You should now see Certified Metrics in your Eppo workspace! To push updated metric definitions, simply call the eppo_metrics_sync module again.

From a GitHub repository

For long term version control, we recommend storing Certified Metric files in GitHub or a similar version control system.

Further, we recommend setting up a separate Eppo workspace for staging changes to Certified Metrics. Please contact your Eppo support representative or email support@geteppo.com to have this created.

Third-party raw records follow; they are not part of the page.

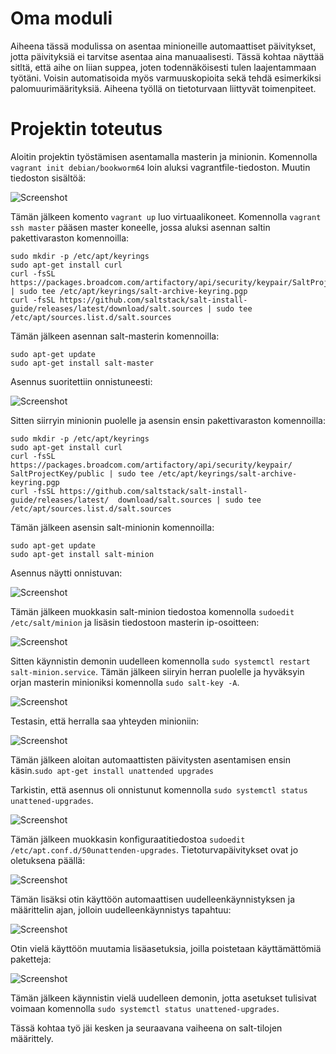 # Oma moduli

Aiheena tässä modulissa on asentaa minioneille automaattiset päivitykset, jotta päivityksiä ei tarvitse asentaa aina manuaalisesti. Tässä kohtaa näyttää sitltä, että aihe on liian suppea, joten todennäköisesti tulen laajentammaan työtäni. Voisin automatisoida myös varmuuskopioita sekä tehdä esimerkiksi palomuurimäärityksiä. Aiheena työllä on tietoturvaan liittyvät toimenpiteet.  


# Projektin toteutus

Aloitin projektin työstämisen asentamalla masterin ja minionin. Komennolla `vagrant init debian/bookworm64` loin aluksi vagrantfile-tiedoston. Muutin tiedoston sisältöä:

![Screenshot](https://github.com/user-attachments/assets/d57f1e9a-2cfe-4a09-b31b-e0a444fa5f5e)

Tämän jälkeen komento `vagrant up` luo virtuaalikoneet. Komennolla `vagrant ssh master` pääsen master koneelle, jossa aluksi asennan saltin pakettivaraston komennoilla: 

    sudo mkdir -p /etc/apt/keyrings
    sudo apt-get install curl
    curl -fsSL https://packages.broadcom.com/artifactory/api/security/keypair/SaltProjectKey/public | sudo tee /etc/apt/keyrings/salt-archive-keyring.pgp
    curl -fsSL https://github.com/saltstack/salt-install-guide/releases/latest/download/salt.sources | sudo tee /etc/apt/sources.list.d/salt.sources

Tämän jälkeen asennan salt-masterin komennoilla:

    sudo apt-get update
    sudo apt-get install salt-master

Asennus suoritettiin onnistuneesti:

![Screenshot](https://github.com/user-attachments/assets/dc433909-2f17-4a25-8f52-063926f13621)

Sitten siirryin minionin puolelle ja asensin ensin pakettivaraston komennoilla: 

    sudo mkdir -p /etc/apt/keyrings
    sudo apt-get install curl
    curl -fsSL https://packages.broadcom.com/artifactory/api/security/keypair/     SaltProjectKey/public | sudo tee /etc/apt/keyrings/salt-archive-keyring.pgp
    curl -fsSL https://github.com/saltstack/salt-install-guide/releases/latest/  download/salt.sources | sudo tee /etc/apt/sources.list.d/salt.sources

Tämän jälkeen asensin salt-minionin komennoilla:

    sudo apt-get update
    sudo apt-get install salt-minion

Asennus näytti onnistuvan:

![Screenshot](https://github.com/user-attachments/assets/7fa42e8d-1563-4ae2-b608-cdc64da3544a)

Tämän jälkeen muokkasin salt-minion tiedostoa komennolla `sudoedit /etc/salt/minion` ja lisäsin tiedostoon masterin ip-osoitteen:

![Screenshot](https://github.com/user-attachments/assets/5f54b620-2ce4-4e60-b964-ea1955fd6b07)

Sitten käynnistin demonin uudelleen komennolla `sudo systemctl restart salt-minion.service`. Tämän jälkeen siiryin herran puolelle ja hyväksyin orjan masterin minioniksi komennolla `sudo salt-key -A`. 

![Screenshot](https://github.com/user-attachments/assets/40935df5-ac25-4ea7-b19e-ef9a51fbde6c)

Testasin, että herralla saa yhteyden minioniin:

![Screenshot](https://github.com/user-attachments/assets/689e4f47-3126-47cf-b6fe-eb4d502b2317)

Tämän jälkeen aloitan automaattisten päivitysten asentamisen ensin käsin.`sudo apt-get install unattended upgrades` 

Tarkistin, että asennus oli onnistunut komennolla `sudo systemctl status unattened-upgrades`. 

![Screenshot](https://github.com/user-attachments/assets/6d2ec899-51ad-4725-821f-e2c47d8a932b)

Tämän jälkeen muokkasin konfiguraatitiedostoa `sudoedit /etc/apt.conf.d/50unattenden-upgrades`. Tietoturvapäivitykset ovat jo oletuksena päällä:

![Screenshot](https://github.com/user-attachments/assets/24322cff-8192-4b23-93eb-5ae9ec871a00)

Tämän lisäksi otin käyttöön automaattisen uudelleenkäynnistyksen ja määrittelin ajan, jolloin uudelleenkäynnistys tapahtuu:

![Screenshot](https://github.com/user-attachments/assets/a0d5d41f-8c69-4b1a-ab72-a2ad7fe4da0e)

Otin vielä käyttöön muutamia lisäasetuksia, joilla poistetaan käyttämättömiä paketteja:

![Screenshot](https://github.com/user-attachments/assets/0e8c6fbf-263e-4966-b633-a8ffe15487ea)

Tämän jälkeen käynnistin vielä uudelleen demonin, jotta asetukset tulisivat voimaan komennolla `sudo systemctl status unattened-upgrades`. 

Tässä kohtaa työ jäi kesken ja seuraavana vaiheena on salt-tilojen määrittely.





















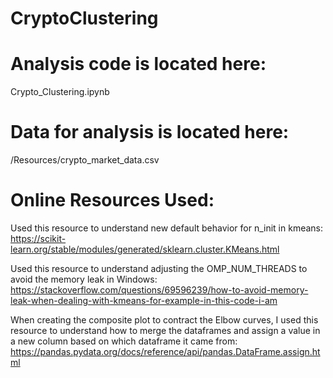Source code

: # CryptoClustering

# Analysis code is located here:

Crypto_Clustering.ipynb

# Data for analysis is located here:

/Resources/crypto_market_data.csv



# Online Resources Used:

Used this resource to understand new default behavior for n_init in kmeans:
https://scikit-learn.org/stable/modules/generated/sklearn.cluster.KMeans.html

Used this resource to understand adjusting the OMP_NUM_THREADS to avoid the memory leak in Windows:
https://stackoverflow.com/questions/69596239/how-to-avoid-memory-leak-when-dealing-with-kmeans-for-example-in-this-code-i-am

When creating the composite plot to contract the Elbow curves, I used this resource to understand how to merge the dataframes and assign a value in a new column based on which dataframe it came from:
https://pandas.pydata.org/docs/reference/api/pandas.DataFrame.assign.html


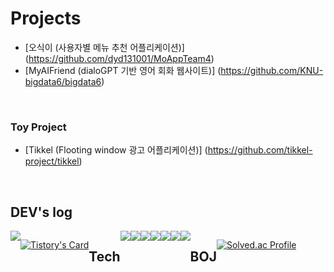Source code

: <!--
**dyd131001/dyd131001** is a ✨ _special_ ✨ repository because its `README.md` (this file) appears on your GitHub profile.

Here are some ideas to get you started:

- 🔭 I’m currently working on ...
- 🌱 I’m currently learning ...
- 👯 I’m looking to collaborate on ...
- 🤔 I’m looking for help with ...
- 💬 Ask me about ...
- 📫 How to reach me: ...
- 😄 Pronouns: ...
- ⚡ Fun fact: ...
-->


# Projects
* [오식이 (사용자별 메뉴 추천 어플리케이션)] (https://github.com/dyd131001/MoAppTeam4)
* [MyAIFriend (dialoGPT 기반 영어 회화 웹사이트)] (https://github.com/KNU-bigdata6/bigdata6)

 <br/>
 
### Toy Project
* [Tikkel (Flooting window 광고 어플리케이션)] (https://github.com/tikkel-project/tikkel)


 <br/>
  

## DEV's log
<div style="display:flex; flex-direction:row;">
    <a href="https://dyd131001.tistory.com">
        <img src="https://img.shields.io/badge/
        Tistory-000000?style=for-the-badge&logo=Tistory&logoColor=white"> 
    </a>

[![Tistory's Card](https://github-readme-tistory-card.vercel.app/api?name=dyd1310&color=defalult)](https://dyd1310.tistory.com/)

 <br/>
  
## Tech
  
 <br/>
  
<img src="https://img.shields.io/badge/Python-000000?style=flat-square&logo=Python&logoColor=white"/>
<img src="https://img.shields.io/badge/Flask-000000?style=flat-square&logo=Flask&logoColor=white"/>
<img src="https://img.shields.io/badge/MySQL-000000?style=flat-square&logo=MySQL&logoColor=white"/>
<img src="https://img.shields.io/badge/Kotlin-000000?style=flat-square&logo=Kotlin&logoColor=white"/>
<img src="https://img.shields.io/badge/Android Studio-000000?style=flat-square&logo=Android Studio&logoColor=white"/>
<img src="https://img.shields.io/badge/Java-000000?style=flat-square&logo=Java&logoColor=white"/>
<img src="https://img.shields.io/badge/Spring Boot-000000?style=flat-square&logo=Spring Boot&logoColor=white"/>


  <br/>
  <br/>

## BOJ
 
[![Solved.ac Profile](http://mazassumnida.wtf/api/v2/generate_badge?boj=xxx1310)](https://solved.ac/xxx1310/)
 
   <br/>
   <br/>
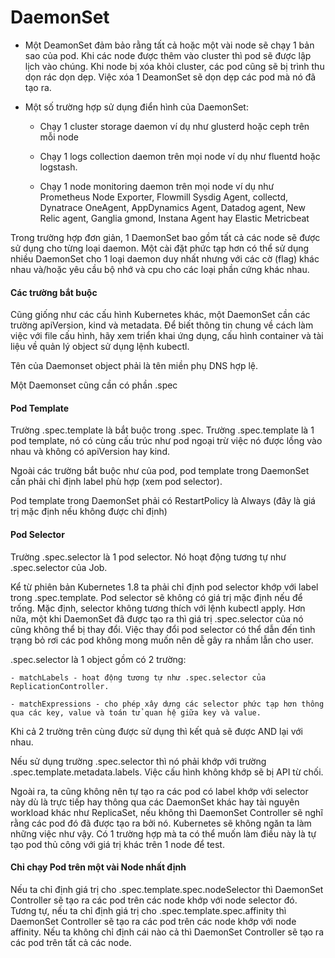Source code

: # DaemonSet

- Một DeamonSet đảm bảo rằng tất cả hoặc một vài node sẽ chạy 1 bản sao của pod. Khi các node được thêm vào cluster thì pod sẽ được lập lịch vào chúng. Khi node bị xóa khỏi cluster, các pod cũng sẽ bị trình thu dọn rác dọn dẹp. Việc xóa 1 DeamonSet sẽ dọn dẹp các pod mà nó đã tạo ra.

- Một số trường hợp sử dụng điển hình của DaemonSet:

    - Chạy 1 cluster storage daemon ví dụ như glusterd hoặc ceph trên mỗi node
    
    - Chạy 1 logs collection daemon trên mọi node ví dụ như fluentd hoặc logstash.
    
    - Chạy 1 node monitoring daemon trên mọi node ví dụ như Prometheus Node Exporter, Flowmill Sysdig Agent, collectd, Dynatrace OneAgent, AppDynamics Agent, Datadog agent, New Relic agent, Ganglia gmond, Instana Agent hay Elastic Metricbeat

Trong trường hợp đơn giản, 1 DaemonSet bao gồm tất cả các node sẽ được sử dụng cho từng loại daemon. Một cài đặt phức tạp hơn có thể sử dụng nhiều DaemonSet cho 1 loại daemon duy nhất nhưng với các cờ (flag) khác nhau và/hoặc yêu cầu bộ nhớ và cpu cho các loại phần cứng khác nhau.

#### Các trường bắt buộc
    
Cũng giống như các cấu hình Kubernetes khác, một DaemonSet cần các trường apiVersion, kind và metadata. Để biết thông tin chung về cách làm việc với file cấu hình, hãy xem triển khai ứng dụng, cấu hình container và tài liệu về quản lý object sử dụng lệnh kubectl.

Tên của Daemonset object phải là tên miền phụ DNS hợp lệ.

Một Daemonset cũng cần có phần .spec

#### Pod Template

Trường .spec.template là bắt buộc trong .spec. Trường .spec.template là 1 pod template, nó có cùng cấu trúc như pod ngoại trừ việc nó được lồng vào nhau và không có apiVersion hay kind.

Ngoài các trường bắt buộc như của pod, pod template trong DaemonSet cần phải chỉ định label phù hợp (xem pod selector).

Pod template trong DaemonSet phải có RestartPolicy là Always (đây là giá trị mặc định nếu không được chỉ định)

#### Pod Selector

Trường .spec.selector là 1 pod selector. Nó hoạt động tương tự như .spec.selector của Job.

Kể từ phiên bản Kubernetes 1.8 ta phải chỉ định pod selector khớp với label trong .spec.template. Pod selector sẽ không có giá trị mặc định nếu để trống. Mặc định, selector không tương thích với lệnh kubectl apply. Hơn nữa, một khi DaemonSet đã được tạo ra thì giá trị .spec.selector của nó cũng không thể bị thay đổi. Việc thay đổi pod selector có thể dẫn đến tình trạng bỏ rơi các pod không mong muốn nên dễ gây ra nhầm lẫn cho user.

.spec.selector là 1 object gồm có 2 trường:

    - matchLabels - hoạt động tương tự như .spec.selector của ReplicationController.
    
    - matchExpressions - cho phép xây dựng các selector phức tạp hơn thông qua các key, value và toán tử quan hệ giữa key và value.

Khi cả 2 trường trên cùng được sử dụng thì kết quả sẽ được AND lại với nhau.

Nếu sử dụng trường .spec.selector thì nó phải khớp với trường .spec.template.metadata.labels. Việc cấu hình không khớp sẽ bị API từ chối.

Ngoài ra, ta cũng không nên tự tạo ra các pod có label khớp với selector này dù là trực tiếp hay thông qua các DaemonSet khác hay tài nguyên workload khác như ReplicaSet, nếu không thì DaemonSet Controller sẽ nghĩ rằng các pod đó đã được tạo ra bởi nó. Kubernetes sẽ không ngăn ta làm những việc như vậy. Có 1 trường hợp mà ta có thể muốn làm điều này là tự tạo pod thủ công với giá trị khác trên 1 node để test.

#### Chỉ chạy Pod trên một vài Node nhất định

Nếu ta chỉ định giá trị cho .spec.template.spec.nodeSelector thì DaemonSet Controller sẽ tạo ra các pod trên các node khớp với node selector đó. Tương tự, nếu ta chỉ định giá trị cho .spec.template.spec.affinity thì DaemonSet Controller sẽ tạo ra các pod trên các node khớp với node affinity. Nếu ta không chỉ định cái nào cả thì DaemonSet Controller sẽ tạo ra các pod trên tất cả các node.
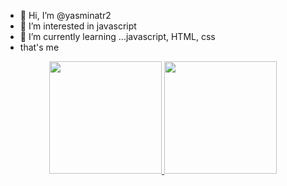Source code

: - 👋 Hi, I’m @yasminatr2
- 👀 I’m interested in  javascript
- 🌱 I’m currently learning ...javascript, HTML, css
- that's me

<div align="center">
  <a href="https://github.com/yasminatr2">
  <img height="180em" src="https://github-readme-stats.vercel.app/api?username=rafaballerini&show_icons=true&theme=dracula&include_all_commits=true&count_private=true"/>
  <img height="180em" src="https://github-readme-stats.vercel.app/api/top-langs/?username=rafaballerini&layout=compact&langs_count=7&theme=dracula"/>
</div>
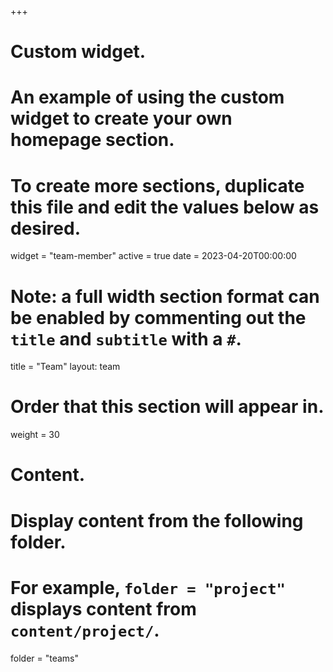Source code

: +++
# Custom widget.
# An example of using the custom widget to create your own homepage section.
# To create more sections, duplicate this file and edit the values below as desired.
widget = "team-member"
active = true
date = 2023-04-20T00:00:00

# Note: a full width section format can be enabled by commenting out the `title` and `subtitle` with a `#`.
title = "Team"
layout: team

# Order that this section will appear in.
weight = 30

# Content.
# Display content from the following folder.
# For example, `folder = "project"` displays content from `content/project/`.
folder = "teams"




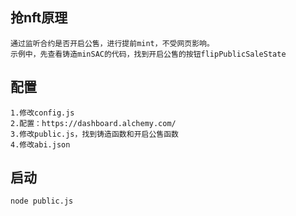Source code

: ## 抢nft原理
    通过监听合约是否开启公售，进行提前mint，不受网页影响。
    示例中，先查看铸造minSAC的代码，找到开启公售的按钮flipPublicSaleState  
    
## 配置
    1.修改config.js
    2.配置：https://dashboard.alchemy.com/    
    3.修改public.js，找到铸造函数和开启公售函数
    4.修改abi.json
    
## 启动
    node public.js    
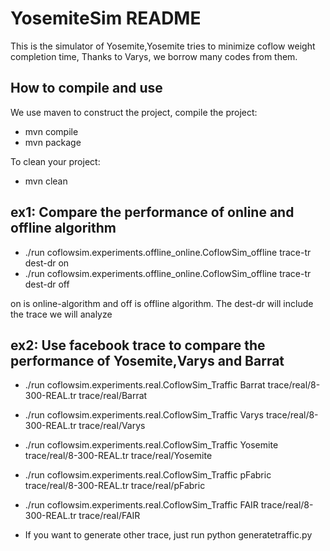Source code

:# YosemiteSim README
This is the simulator of Yosemite,Yosemite tries to minimize coflow weight completion time, Thanks to Varys, we borrow many codes from them.

##  How to compile and use
 We use maven to construct the project, compile the project:
 - mvn compile
 - mvn package
 
To clean your project:
- mvn clean
 
## ex1: Compare the performance of online and offline algorithm

- ./run coflowsim.experiments.offline_online.CoflowSim_offline trace-tr dest-dr on
- ./run coflowsim.experiments.offline_online.CoflowSim_offline trace-tr dest-dr off


on is online-algorithm and off is offline algorithm. The dest-dr will include the trace we will analyze

## ex2: Use facebook trace to compare the performance of Yosemite,Varys and Barrat


- ./run coflowsim.experiments.real.CoflowSim_Traffic Barrat trace/real/8-300-REAL.tr trace/real/Barrat
 - ./run coflowsim.experiments.real.CoflowSim_Traffic Varys trace/real/8-300-REAL.tr trace/real/Varys  
  
 - ./run coflowsim.experiments.real.CoflowSim_Traffic Yosemite trace/real/8-300-REAL.tr trace/real/Yosemite

 - ./run coflowsim.experiments.real.CoflowSim_Traffic pFabric trace/real/8-300-REAL.tr trace/real/pFabric
 
  - ./run coflowsim.experiments.real.CoflowSim_Traffic FAIR trace/real/8-300-REAL.tr trace/real/FAIR
 
- If you want to generate other trace, just run python generatetraffic.py
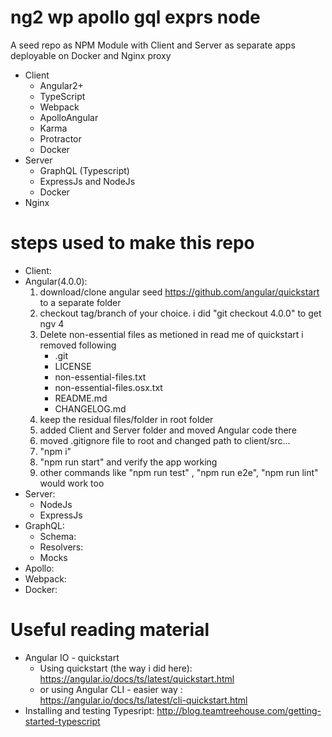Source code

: # ng2 wp apollo gql exprs node
A seed repo as NPM Module with Client and Server as separate apps deployable on Docker and Nginx proxy
* Client
    * Angular2+ 
    * TypeScript 
    * Webpack 
    * ApolloAngular 
    * Karma 
    * Protractor 
    * Docker
* Server
    * GraphQL (Typescript)
    * ExpressJs and NodeJs 
    * Docker
* Nginx

# steps used to make this repo
* Client:
 * Angular(4.0.0):
    1) download/clone angular seed https://github.com/angular/quickstart to a separate folder
    2) checkout tag/branch of your choice. i did "git checkout 4.0.0" to get ngv 4
    3) Delete non-essential files as metioned in read me of quickstart
       i removed following 
       * .git
       * LICENSE
       * non-essential-files.txt
       * non-essential-files.osx.txt
       * README.md
       * CHANGELOG.md
    4) keep the residual files/folder in root folder
    5) added Client and Server folder and moved Angular code there
    6) moved .gitignore file to root and changed path to client/src...
    7) "npm i"
    8) "npm run start" and verify the app working
    9) other commands like "npm run test" , "npm run e2e", "npm run lint" would work too
* Server:
    * NodeJs
    * ExpressJs
* GraphQL:
    * Schema:
    * Resolvers: 
    * Mocks
* Apollo:
* Webpack:
* Docker: 

# Useful reading material
* Angular IO - quickstart
    * Using quickstart (the way i did here): https://angular.io/docs/ts/latest/quickstart.html
    * or using Angular CLI - easier way : https://angular.io/docs/ts/latest/cli-quickstart.html
* Installing and testing Typesript: http://blog.teamtreehouse.com/getting-started-typescript
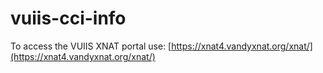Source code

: # vuiis-cci-info

To access the VUIIS XNAT portal use: [https://xnat4.vandyxnat.org/xnat/](https://xnat4.vandyxnat.org/xnat/)
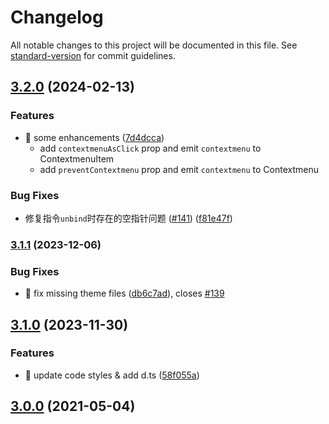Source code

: # Changelog

All notable changes to this project will be documented in this file. See [standard-version](https://github.com/conventional-changelog/standard-version) for commit guidelines.

## [3.2.0](https://github.com/CyberNika/v-contextmenu/compare/v3.1.1...v3.2.0) (2024-02-13)


### Features

* 🎸 some enhancements ([7d4dcca](https://github.com/CyberNika/v-contextmenu/commit/7d4dcca84c5d8c4646b61ee8be453b8daba0c3fb))
  - add `contextmenuAsClick` prop and emit `contextmenu` to ContextmenuItem
  - add `preventContextmenu` prop and emit `contextmenu` to Contextmenu


### Bug Fixes

* 修复指令`unbind`时存在的空指针问题 ([#141](https://github.com/CyberNika/v-contextmenu/issues/141)) ([f81e47f](https://github.com/CyberNika/v-contextmenu/commit/f81e47f266ee953b3974675331d939e7c295fb70))

### [3.1.1](https://github.com/CyberNika/v-contextmenu/compare/v3.1.0...v3.1.1) (2023-12-06)


### Bug Fixes

* 🐛 fix missing theme files ([db6c7ad](https://github.com/CyberNika/v-contextmenu/commit/db6c7add9a740f4af87d09cfc3c73b98ca619afa)), closes [#139](https://github.com/CyberNika/v-contextmenu/issues/139)

## [3.1.0](https://github.com/CyberNika/v-contextmenu/compare/v3.0.0...v3.1.0) (2023-11-30)

### Features

* 🎸 update code styles & add d.ts ([58f055a](https://github.com/CyberNika/v-contextmenu/commit/58f055a2422f82b8c21140fe7770082ab024b9c6))

## [3.0.0](https://github.com/CyberNika/v-contextmenu/compare/v2.8.0...v3.0.0) (2021-05-04)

To connect a GitHub repository, you’ll need to complete the following steps:

  1. Create an API key in both your production and staging Eppo workspaces. This can be done by going to Admin >> API Keys in each workspace. Make sure that the keys have read/write access to the Certified Metrics Sync permission
  2. Add the API keys as a GitHub secrets named EPPO_API_KEY and EPPO_API_KEY_STAGING. (Alternatively, you can use GitHub environments, but will need to adjust the workflow yaml below slightly)
  3. Create a new branch on the repository you want to connect, and add metric yaml files to a directory called eppo_metrics (you can name this whatever you like, you’ll just need to adjust the directory name referenced in the GitHub workflow below)
  4. Copy the following GitHub workflow yaml into a new file .github/workflows/run_eppo_metric_sync.yaml . Replace demo_company_metric_repository with something that applies to your business and the set of metrics you are syncing (e.g., business_north_star_metrics)
name: Sync Eppo Metrics

on:
pull_request:
branches:
- main
push:
branches:
- main

jobs:
deploy:
runs-on: ubuntu-latest

steps:
- uses: actions/checkout@v3
- name: Set up Python 3.10
uses: actions/setup-python@v3
with:
python-version: "3.10"
- name: Install dependencies
run: |
python3 -m pip install --upgrade pip
python3 -m pip install eppo_metrics_sync

- name: Sync Eppo Metrics (Prod)
env:
EPPO_API_KEY: ${{ secrets.EPPO_API_KEY }}
EPPO_SYNC_TAG: demo_company_metric_repository
if: github.event_name != 'pull_request'
run: |
python3 -m eppo_metrics_sync eppo_metrics

- name: Sync Eppo Metrics (Staging)
env:
EPPO_API_KEY: ${{ secrets.EPPO_API_KEY_STAGING }}
EPPO_SYNC_TAG: demo_company_metric_repository
run: |
python3 -m eppo_metrics_sync eppo_metrics
  1. Push this to your new GitHub branch and confirm that the new metrics are showing up in your staging environment. You can view the metric sync logs on the Admin page under Metric Sync Log

Certified metrics logs

  1. Once you are happy with your new metrics, merge the branch to main and you should see your new Certified Metrics in your production Eppo environment!